### [Action item]
Consider the records below. How many of their lines include the word "topics"? State the number and nothing else.

### [Data to process]

════════════════════

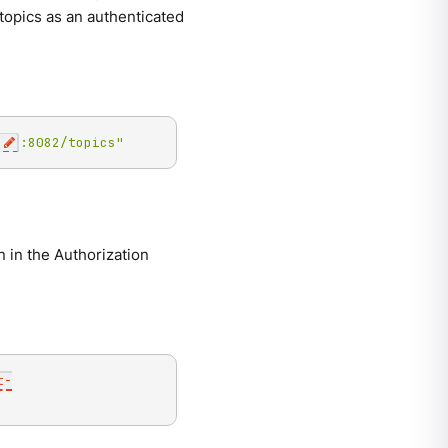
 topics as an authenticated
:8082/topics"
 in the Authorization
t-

════════════════════

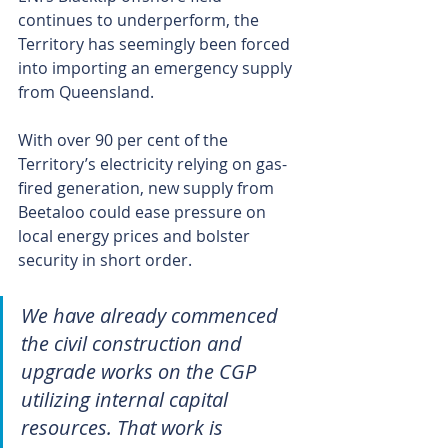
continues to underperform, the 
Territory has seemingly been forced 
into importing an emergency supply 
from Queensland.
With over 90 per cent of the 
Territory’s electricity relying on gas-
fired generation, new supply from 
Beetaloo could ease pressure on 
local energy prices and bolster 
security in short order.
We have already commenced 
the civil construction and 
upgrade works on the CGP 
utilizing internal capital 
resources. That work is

════════════════════

### [Output of the exercise]
2